領内クルスク奪還へ焦りを強めるプーチン大統領、侵攻から3年にらみ2024年末に北朝鮮から追加派兵も
しかし、これからのクルスクでの交戦を前に筆者として大いに気になることがある。派兵に関してホワイトハウスで記者団から「ウクライナ軍は撃ち返すべきか」と質問されたバイデン大統領がこう短く答えたのだ。「もし彼らがウクライナに侵入すれば、イエスだ」。 これをそのまま解釈すれば、北朝鮮軍がロシア領であるクルスクにとどまっている限り、ウクライナ軍は北朝鮮部隊を攻撃してはならない、との立場を示したと受け取れる。
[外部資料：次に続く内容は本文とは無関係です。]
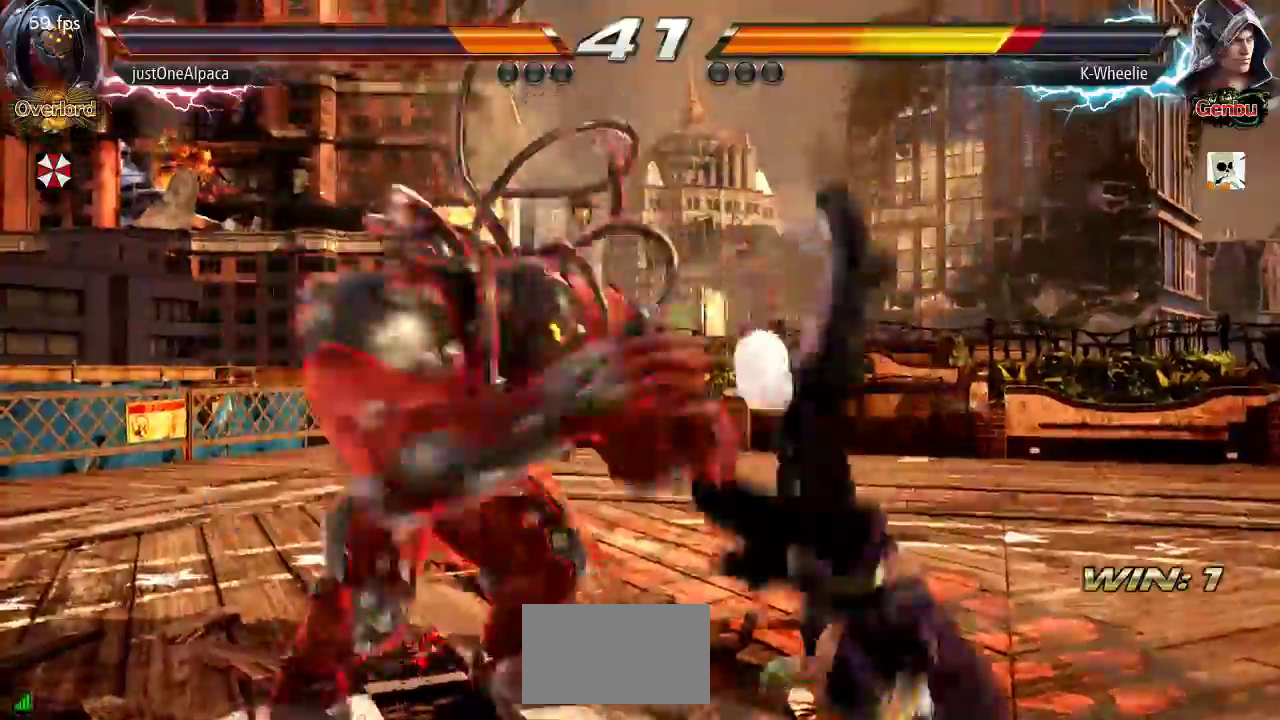
{"buttons": [], "left_stick": "center"}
元々バイデン氏はウクライナ軍が米政府に事前の連絡をせずにクルスクに越境攻撃したことに強い不満を示していたといわれる。この点を踏まえると、ウクライナ軍がロシア領に侵入したうえに、第三国である北朝鮮軍部隊を攻撃すべきではない、との考えを口にしたとも解釈できる。 ロシアから侵攻を受けたウクライナがクルスクで、ロシア側に立って参戦してきた北朝鮮部隊に反撃するのは当然、というのが常識的で国際的な見方だと思う。今後のバイデン政権の対応を見守りたい。